1. I actually had discussed the core and interconnect power seperately. My position is that Intel core and ARM cores are equivalent in efficiency at identical complexity. You can check out the Wisconsin paper which shows that the x86 decode penalty is no longer significant. That said, interconnect power is significant in large core counts. Can approach a total of 40% as per a lot of research. Most CPU designers these days focus on that, including me.
2. You seem to be confused about higher layer functions and interconnect topologies. Functionally buses, crossbars, rings and NoCs are identical. All can be cache coherent. NoCs are NOT anything by definition. You can run the AXI CC protocol over NoC. It all depends on your SoC config. For a large no of heterogenous blocks, NoC is the best and hence its prevalence in mobile. Intel wants power efficiency with mostly homogenous blocks, hence Ring.

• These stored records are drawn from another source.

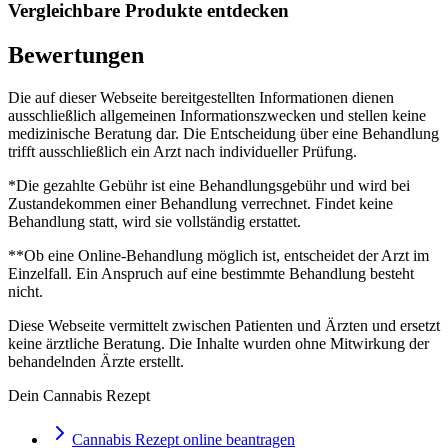
Vergleichbare Produkte entdecken
Bewertungen
Die auf dieser Webseite bereitgestellten Informationen dienen
ausschließlich allgemeinen Informationszwecken und stellen keine
medizinische Beratung dar. Die Entscheidung über eine Behandlung
trifft ausschließlich ein Arzt nach individueller Prüfung.
*Die gezahlte Gebühr ist eine Behandlungsgebühr und wird bei
Zustandekommen einer Behandlung verrechnet. Findet keine
Behandlung statt, wird sie vollständig erstattet.
**Ob eine Online-Behandlung möglich ist, entscheidet der Arzt im
Einzelfall. Ein Anspruch auf eine bestimmte Behandlung besteht
nicht.
Diese Webseite vermittelt zwischen Patienten und Ärzten und ersetzt
keine ärztliche Beratung. Die Inhalte wurden ohne Mitwirkung der
behandelnden Ärzte erstellt.
Dein Cannabis Rezept
Cannabis Rezept online beantragen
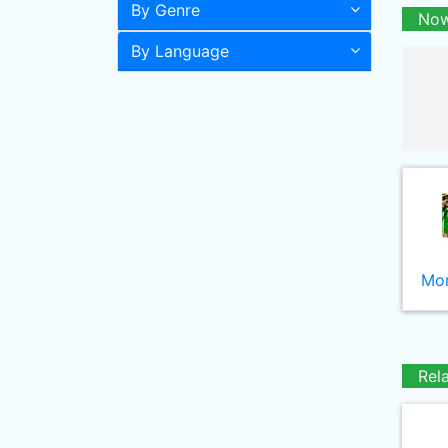
By Genre
Now
By Language
Mor
Rel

NoCs can very well be made coherenet. Latency tends to be higher so it is used for CC traffic only at high core counts. The bus enhanced NoC arch. is a good compromise.
Disagree that interconnect power is at a scale that compares with CPU power. CPUs are very much the highest power consuming circuits on the die by a huge margin. The interconnect discussions of NOC vs. Ring again is confusing things. NOCs are used to connect to peripheral interfaces and IP. NOCs are not coherent by definition. The Rings that Intel uses are for the coherent CPU interconnect.

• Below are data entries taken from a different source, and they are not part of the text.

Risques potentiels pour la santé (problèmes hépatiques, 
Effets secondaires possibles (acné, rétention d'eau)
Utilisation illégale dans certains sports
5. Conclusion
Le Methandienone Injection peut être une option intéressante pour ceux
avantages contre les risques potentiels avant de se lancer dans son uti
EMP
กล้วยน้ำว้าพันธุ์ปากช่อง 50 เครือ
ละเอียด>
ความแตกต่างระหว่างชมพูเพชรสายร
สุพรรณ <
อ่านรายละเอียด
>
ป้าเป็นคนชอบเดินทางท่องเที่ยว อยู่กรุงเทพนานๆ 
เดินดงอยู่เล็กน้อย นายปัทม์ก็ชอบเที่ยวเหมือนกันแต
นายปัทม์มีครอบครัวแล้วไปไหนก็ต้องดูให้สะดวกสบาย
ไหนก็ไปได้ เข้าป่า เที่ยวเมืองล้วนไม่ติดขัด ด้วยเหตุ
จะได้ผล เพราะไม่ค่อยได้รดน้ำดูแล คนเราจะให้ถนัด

Reducing the CPU power has the biggest bang for the buck while still maintaining performance. Adding CPUs to the die increases the power linearly but the interconnect power increase is less than linear.
You can optimize an NoC but cannot make it more optimal than a ring.
You alluded to it in your post, rings are static and hence more efficient.
The dynamic routing logic is the power hog.
The two NoC companies survive because of the mobile world. Mobile SoCs use a lot of IP and NoCs let you change the topology and IP
Configuration easily. That is primarily why they are popular in mobile SoCs. Not because of efficiency.
Had a chat yesterday with a couple of guys who used to do the omap and sparc designs just to make sure ! I am currently designing a family of processors. Using NoCs for mobile variants and plan to use crossbar/hybrid NoCs for the server class config. Will know better after a few months of simulations. If the univ. Of michigan swizzle configs works, crossbars are the way to go for homogenous designs. Verification is easy too.
"the point is that pie is already divided and the ARM is going after a piece that is already covered by Intel, which is already on its 2nd-generation Atom microserver chip before ARM is even out of the gate."
That's an interesting rewrite of history... Calxeda has had its ARM servers out for well over a year now, and that was before Intel even announced Centerton, let alone shipped it! Note Calxeda has its 2nd generation out as well.
I also don't agree that the x86 penalty is low - if that were true then why is AMD having such a hard time keeping up with Intel while a dozen of small outfits can design fast and efficient ARM cores which are challenging Intel? Even Intel took a very long time to come up with an Atom replacement, and it ended up being a simple 2-way core (as 3/4-way is too power hungry on x86).